→ Provided text
=-=-=-=-=

Autonomic hyperreflexia is also present in the subacute phase. Usually, the initial hypotension after high lesions resolves, although orthostatic hypotension persists.

  • For lesions above the lumbar/sacral centers for bladder control, the initial urinary retention is replaced by the development of an automatic spastic bladder.

  • Lower lesions lead to permanent atonic bladder (lower motor neuron pattern).

  • In humans, constipation persists and may contribute to delayed gastric emptying.

  • Autonomic hyperreflexia in this phase is characterized by massive firing of sympathetic neurons after distention, stimulation, or manipulation of the bladder and bowels.

  • Cutaneous stimulation with painful or cold stimuli can also lead to massive sympathetic firing.

    • This is a life-threatening condition because blood pressure may increase up to 300 mm Hg, leading to intracerebral hemorrhage, confusional states, and death.

    • A response to the massive sympathetic discharge is generated at the brainstem level. However, interruption of descending projections to the spinal cord can prevent the inhibition of the spinal cord sympathetic centers, which continue to fire inappropriately until the stimulus is removed.

    • A vagal inhibitory reflex to the heart is also generated, which leads to bradycardia and worsening symptoms.

Long-term, autonomic and somatic hyperreflexia cause severe spasticity and contractures in patients with high SCI. In the early 20th century, the chronic phase was called the third phase. It was characterized by the accumulation of bladder, skin, and bowel disorders, which eventually caused severe wasting and death. Fortunately, modern medical and nursing care have substantially prevented most of the complications.

Spasticity is a major complication of SCI, accompanying the other signs of upper motor neuron syndrome (see Spasticity). Its pathophysiology is incompletely understood, but synaptic reorganization within the spinal cord and loss of modulation by descending tracts play an important role.

=-=-=-=-=

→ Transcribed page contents
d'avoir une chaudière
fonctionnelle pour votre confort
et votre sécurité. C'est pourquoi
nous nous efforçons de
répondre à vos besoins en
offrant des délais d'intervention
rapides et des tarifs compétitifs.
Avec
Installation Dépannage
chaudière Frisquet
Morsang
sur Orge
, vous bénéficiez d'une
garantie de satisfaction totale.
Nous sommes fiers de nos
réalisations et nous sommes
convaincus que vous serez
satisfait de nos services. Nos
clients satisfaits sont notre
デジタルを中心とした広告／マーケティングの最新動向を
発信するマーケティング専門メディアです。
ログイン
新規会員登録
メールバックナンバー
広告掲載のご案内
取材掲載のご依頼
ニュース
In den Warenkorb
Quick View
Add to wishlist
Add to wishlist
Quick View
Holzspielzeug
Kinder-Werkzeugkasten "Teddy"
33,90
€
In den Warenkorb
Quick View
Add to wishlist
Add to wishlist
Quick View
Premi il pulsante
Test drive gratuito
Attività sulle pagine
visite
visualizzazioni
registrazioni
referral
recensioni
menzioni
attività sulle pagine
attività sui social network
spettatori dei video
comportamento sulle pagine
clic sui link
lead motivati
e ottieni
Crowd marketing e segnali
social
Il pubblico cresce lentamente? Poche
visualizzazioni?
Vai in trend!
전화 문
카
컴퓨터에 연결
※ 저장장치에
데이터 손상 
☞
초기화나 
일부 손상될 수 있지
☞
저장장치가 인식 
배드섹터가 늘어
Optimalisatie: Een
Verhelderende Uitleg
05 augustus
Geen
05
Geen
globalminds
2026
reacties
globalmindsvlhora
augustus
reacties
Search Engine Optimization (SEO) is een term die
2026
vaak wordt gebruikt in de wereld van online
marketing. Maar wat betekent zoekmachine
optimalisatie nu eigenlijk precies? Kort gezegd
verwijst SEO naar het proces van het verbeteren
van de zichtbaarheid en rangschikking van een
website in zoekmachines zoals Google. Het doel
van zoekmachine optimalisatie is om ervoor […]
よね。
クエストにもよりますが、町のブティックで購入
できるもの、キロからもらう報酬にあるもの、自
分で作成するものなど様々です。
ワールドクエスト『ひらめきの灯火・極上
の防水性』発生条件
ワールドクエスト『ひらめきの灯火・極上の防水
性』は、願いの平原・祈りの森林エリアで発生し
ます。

=-=-=-=-=

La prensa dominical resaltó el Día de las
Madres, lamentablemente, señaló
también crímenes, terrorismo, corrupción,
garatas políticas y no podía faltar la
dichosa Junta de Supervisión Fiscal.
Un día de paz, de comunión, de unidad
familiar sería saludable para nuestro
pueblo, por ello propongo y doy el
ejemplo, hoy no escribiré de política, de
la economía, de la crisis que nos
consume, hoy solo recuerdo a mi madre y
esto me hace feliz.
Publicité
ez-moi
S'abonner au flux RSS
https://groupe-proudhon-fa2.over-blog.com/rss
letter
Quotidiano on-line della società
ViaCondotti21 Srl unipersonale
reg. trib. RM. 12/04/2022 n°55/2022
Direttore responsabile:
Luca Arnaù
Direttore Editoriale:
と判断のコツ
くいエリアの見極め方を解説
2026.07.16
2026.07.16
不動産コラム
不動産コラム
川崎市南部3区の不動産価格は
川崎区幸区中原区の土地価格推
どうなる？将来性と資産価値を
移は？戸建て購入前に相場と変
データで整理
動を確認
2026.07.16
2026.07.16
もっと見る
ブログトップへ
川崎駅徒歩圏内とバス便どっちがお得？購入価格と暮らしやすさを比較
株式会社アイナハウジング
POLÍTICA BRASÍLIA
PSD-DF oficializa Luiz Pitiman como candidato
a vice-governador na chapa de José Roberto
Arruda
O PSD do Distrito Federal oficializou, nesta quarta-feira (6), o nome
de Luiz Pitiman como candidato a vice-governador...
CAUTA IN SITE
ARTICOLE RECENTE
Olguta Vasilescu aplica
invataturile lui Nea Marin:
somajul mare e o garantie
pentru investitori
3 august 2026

=-=-=-=-=

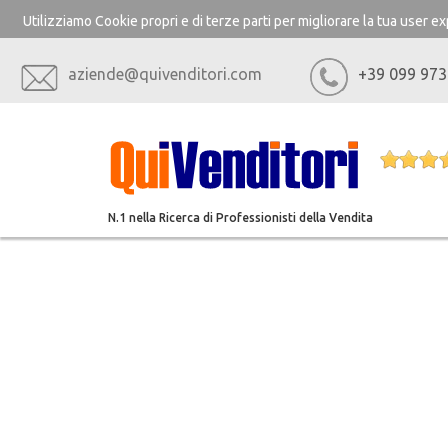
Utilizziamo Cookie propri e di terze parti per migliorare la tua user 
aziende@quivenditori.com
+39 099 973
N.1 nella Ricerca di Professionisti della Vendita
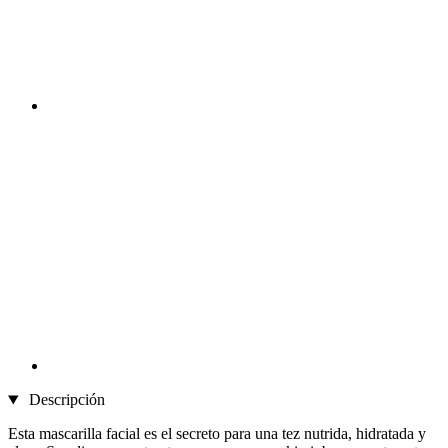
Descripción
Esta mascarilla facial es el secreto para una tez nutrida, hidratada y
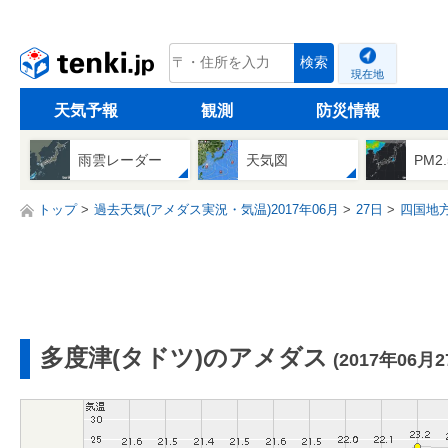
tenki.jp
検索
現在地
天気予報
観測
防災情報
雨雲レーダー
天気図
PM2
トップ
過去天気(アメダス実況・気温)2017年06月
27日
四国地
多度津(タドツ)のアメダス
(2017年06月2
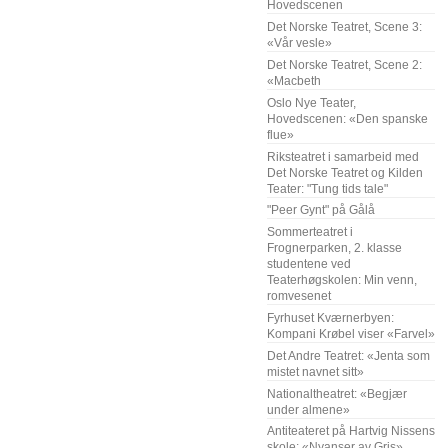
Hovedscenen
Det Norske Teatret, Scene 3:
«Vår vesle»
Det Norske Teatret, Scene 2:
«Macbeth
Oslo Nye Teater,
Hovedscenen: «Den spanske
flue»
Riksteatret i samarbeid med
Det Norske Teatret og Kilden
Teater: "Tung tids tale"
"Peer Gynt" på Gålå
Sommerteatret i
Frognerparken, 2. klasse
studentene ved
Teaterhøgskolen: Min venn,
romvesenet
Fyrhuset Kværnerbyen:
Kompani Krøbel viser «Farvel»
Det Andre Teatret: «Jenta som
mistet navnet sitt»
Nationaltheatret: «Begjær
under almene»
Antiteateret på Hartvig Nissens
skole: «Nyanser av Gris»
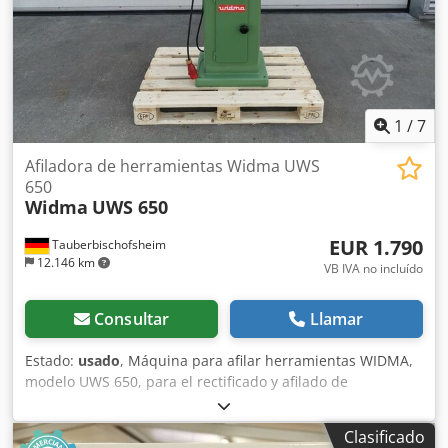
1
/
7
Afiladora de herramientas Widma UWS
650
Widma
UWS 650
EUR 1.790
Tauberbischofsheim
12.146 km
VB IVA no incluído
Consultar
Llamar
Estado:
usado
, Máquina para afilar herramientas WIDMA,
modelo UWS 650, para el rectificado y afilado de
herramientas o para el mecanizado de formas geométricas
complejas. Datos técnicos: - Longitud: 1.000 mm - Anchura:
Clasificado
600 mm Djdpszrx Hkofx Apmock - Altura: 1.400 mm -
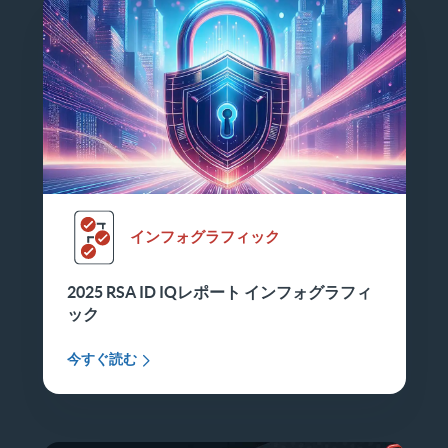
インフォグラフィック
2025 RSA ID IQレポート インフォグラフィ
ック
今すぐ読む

=-=-=-=-=

→ Description of the task
Continue the text on spinal cord injury from its last sentence.

→ Answer space
  • Several strategies are available and should take into account the age, side effects of each treatment, and individual goals. The sedative properties of antispasticity drugs may interfere with learning in children. In addition, the increased lower extremity tone may allow the patient to stand and a decrease in tone may jeopardize mobility.

  • Physiotherapy is the most traditional form of treatment. Oral medications are usually helpful, but sedation is usually a limiting barrier. Benzodiazepines improve passive range of motion, hyperreflexia, painful spasms, and anxiety by affinity to the gamma aminobutyric acid (GABA) type A receptor complex. Baclofen is a GABA agonist, which must be started slowly to prevent sedation. It may be administered orally or through intrathecal infusion, the latter involves lesser adverse effects. Tizanidine is a new alternative. It is an alpha2 agonist and causes less weakness than baclofen and diazepam. Physiotherapy should also take into account the changes in muscle fiber proportion after spinal cord injury. Transformation away from type I fibers starts about 4–7 months after injury, reaching a steady state with predominantly fast glycolytic IIX fibers years after the injury.[20]

  • Injections of botulinum toxin, phenol, alcohol, and lidocaine can also be used in selected patients.

  • Surgical treatments are usually the last option and include selective posterior rhizotomy, lengthening or release of muscles and tendons, and procedures such as osteotomy, used to correct deformities.

Sexual dysfunction is common, especially with complete lesions. Many options are available, but two efficacy and safety trials in men with traumatic SCI revealed that tadalafil[21] (doses of 10 mg and 20 mg) or vardenafil[22] (10–20 mg) were good options for the treatment of erectile dysfunction secondary to traumatic SCI.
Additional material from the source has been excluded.